According to the announcement, Tornado Cash has been used to launder more than $7bn worth of virtual currency since its foundation in 2019.
The figure includes more than $455m stolen by the Lazarus Group, a North Korean state-sponsored hacking group that was sanctioned by the U.S. in 2019.
Additionally, Tornado Cash was also used to launder over $96m of malicious cyber actors’ funds derived from the June 2022 Harmony Bridge Heist, and at least $7.8m from this month’s Nomad Heist.
“Today, the Treasury is sanctioning Tornado Cash, a virtual currency mixer that launders the proceeds of cybercrimes, including those committed against victims in the US,” said Under Secretary of the Treasury for Terrorism and Financial Intelligence Brian E. Nelson in a press release.
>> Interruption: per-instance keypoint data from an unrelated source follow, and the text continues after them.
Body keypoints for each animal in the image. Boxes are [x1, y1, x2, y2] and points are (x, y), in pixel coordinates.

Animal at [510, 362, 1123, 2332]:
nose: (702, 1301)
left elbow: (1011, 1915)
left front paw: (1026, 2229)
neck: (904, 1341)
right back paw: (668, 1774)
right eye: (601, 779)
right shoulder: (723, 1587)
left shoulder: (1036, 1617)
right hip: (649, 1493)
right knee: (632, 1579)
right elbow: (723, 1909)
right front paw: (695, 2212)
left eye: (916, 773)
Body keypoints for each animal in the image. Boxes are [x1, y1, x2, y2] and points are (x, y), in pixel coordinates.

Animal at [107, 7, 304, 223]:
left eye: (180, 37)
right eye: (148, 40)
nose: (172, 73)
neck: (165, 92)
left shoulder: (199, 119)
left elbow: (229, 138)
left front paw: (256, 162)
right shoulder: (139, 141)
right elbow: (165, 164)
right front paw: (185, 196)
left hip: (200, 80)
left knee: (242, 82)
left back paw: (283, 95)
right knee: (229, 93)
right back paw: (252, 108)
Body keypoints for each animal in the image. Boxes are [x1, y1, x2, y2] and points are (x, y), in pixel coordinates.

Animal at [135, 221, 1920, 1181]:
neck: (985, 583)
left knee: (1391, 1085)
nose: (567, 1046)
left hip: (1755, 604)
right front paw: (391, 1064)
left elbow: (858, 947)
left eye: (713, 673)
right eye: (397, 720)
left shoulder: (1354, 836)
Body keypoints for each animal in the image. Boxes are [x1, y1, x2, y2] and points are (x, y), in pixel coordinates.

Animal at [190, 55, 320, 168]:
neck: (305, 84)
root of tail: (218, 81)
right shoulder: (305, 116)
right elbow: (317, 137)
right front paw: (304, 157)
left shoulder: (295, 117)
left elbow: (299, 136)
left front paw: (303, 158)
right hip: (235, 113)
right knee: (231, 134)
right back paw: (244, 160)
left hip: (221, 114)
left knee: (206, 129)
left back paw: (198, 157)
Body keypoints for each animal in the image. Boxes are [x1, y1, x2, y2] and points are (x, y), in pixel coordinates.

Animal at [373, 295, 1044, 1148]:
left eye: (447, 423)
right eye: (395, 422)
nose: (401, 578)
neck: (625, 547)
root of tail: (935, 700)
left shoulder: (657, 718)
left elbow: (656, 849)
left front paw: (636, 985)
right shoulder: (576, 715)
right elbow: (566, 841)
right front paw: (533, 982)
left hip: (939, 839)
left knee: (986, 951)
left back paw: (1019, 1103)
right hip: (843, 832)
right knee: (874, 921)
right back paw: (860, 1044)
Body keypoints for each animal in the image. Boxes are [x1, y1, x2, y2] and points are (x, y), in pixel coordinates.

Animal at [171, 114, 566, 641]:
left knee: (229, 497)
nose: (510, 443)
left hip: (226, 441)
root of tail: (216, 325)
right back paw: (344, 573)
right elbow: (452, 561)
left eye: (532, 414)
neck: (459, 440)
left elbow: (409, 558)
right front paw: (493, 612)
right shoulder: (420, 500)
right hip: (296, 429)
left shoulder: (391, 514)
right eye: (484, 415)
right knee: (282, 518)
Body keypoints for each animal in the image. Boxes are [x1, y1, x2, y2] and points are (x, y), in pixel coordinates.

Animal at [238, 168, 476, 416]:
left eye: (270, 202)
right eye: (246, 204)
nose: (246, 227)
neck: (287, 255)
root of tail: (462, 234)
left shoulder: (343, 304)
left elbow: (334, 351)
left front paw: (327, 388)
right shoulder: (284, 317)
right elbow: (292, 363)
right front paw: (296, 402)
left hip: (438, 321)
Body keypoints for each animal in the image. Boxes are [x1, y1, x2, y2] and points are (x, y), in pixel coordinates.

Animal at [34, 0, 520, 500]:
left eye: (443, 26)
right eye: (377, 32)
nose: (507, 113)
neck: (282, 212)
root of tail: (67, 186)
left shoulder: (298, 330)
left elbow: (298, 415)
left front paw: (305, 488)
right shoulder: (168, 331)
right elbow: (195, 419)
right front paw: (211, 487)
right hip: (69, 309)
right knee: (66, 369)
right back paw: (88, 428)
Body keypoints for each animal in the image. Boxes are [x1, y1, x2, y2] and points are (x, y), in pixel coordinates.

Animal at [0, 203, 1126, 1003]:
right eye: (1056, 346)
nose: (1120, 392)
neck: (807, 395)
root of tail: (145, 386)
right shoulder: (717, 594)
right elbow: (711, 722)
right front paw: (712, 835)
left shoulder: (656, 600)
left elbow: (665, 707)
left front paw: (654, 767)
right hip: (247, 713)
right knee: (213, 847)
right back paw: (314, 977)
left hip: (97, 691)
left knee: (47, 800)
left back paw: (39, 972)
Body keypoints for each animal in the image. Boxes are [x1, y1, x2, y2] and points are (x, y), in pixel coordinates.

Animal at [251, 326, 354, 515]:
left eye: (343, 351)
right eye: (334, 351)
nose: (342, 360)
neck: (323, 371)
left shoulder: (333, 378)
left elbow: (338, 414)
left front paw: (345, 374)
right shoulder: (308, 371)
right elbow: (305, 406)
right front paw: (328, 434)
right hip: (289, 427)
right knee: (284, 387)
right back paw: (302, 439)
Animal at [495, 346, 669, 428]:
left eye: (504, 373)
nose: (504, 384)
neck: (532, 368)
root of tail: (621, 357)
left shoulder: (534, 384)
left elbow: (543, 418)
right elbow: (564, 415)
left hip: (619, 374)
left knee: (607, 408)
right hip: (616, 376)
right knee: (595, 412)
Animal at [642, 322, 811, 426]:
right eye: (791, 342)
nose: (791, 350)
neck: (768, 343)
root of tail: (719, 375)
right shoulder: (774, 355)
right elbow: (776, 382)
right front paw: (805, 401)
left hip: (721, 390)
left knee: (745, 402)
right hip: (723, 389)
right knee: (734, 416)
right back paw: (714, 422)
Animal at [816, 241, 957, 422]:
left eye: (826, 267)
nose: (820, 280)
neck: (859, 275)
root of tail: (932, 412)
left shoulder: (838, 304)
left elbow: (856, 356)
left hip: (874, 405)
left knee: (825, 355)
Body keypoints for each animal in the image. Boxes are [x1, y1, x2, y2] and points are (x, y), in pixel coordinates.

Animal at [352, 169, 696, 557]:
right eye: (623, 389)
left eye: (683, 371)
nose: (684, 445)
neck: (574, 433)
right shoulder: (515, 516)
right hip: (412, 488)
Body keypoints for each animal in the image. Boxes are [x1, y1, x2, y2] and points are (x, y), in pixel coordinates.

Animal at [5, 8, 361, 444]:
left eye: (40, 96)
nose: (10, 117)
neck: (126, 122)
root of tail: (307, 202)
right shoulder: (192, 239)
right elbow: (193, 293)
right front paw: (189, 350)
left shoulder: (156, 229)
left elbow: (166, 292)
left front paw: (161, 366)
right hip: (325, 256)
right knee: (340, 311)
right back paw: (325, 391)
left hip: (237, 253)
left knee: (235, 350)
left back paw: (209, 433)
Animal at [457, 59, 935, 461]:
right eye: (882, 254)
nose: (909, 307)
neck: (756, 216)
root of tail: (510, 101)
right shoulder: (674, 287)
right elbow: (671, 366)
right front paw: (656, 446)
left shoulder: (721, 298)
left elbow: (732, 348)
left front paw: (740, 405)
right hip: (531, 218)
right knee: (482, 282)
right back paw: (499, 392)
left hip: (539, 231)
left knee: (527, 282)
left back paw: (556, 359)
“Despite public assurances otherwise, Tornado Cash has repeatedly failed to impose effective controls designed to stop it from laundering funds for malicious cyber actors on a regular basis and without basic measures to address its risks,” he added.
As a result of the action, all property and interests in the property of Tornado Cash that are in the US or in the possession or control of US persons are to be blocked and must be reported to OFAC.
The Treasury’s Office also warned that while most virtual currency activity is licit, it can be used for illicit activity, including sanctions evasion through mixers, peer-to-peer exchangers, darknet markets, and exchanges.
This, according to OFAC, includes the facilitation of heists, ransomware schemes, fraud, and other cybercrime-related activities.
“Treasury will continue to aggressively pursue actions against mixers that launder virtual currency for criminals and those who assist them,” Nelson concluded.
The announcement comes months after OFAC fined cryptocurrency mixing service Blender.io for the laundering of over $20.5m of the $620m estimated to have been stolen from Ronin Network in March.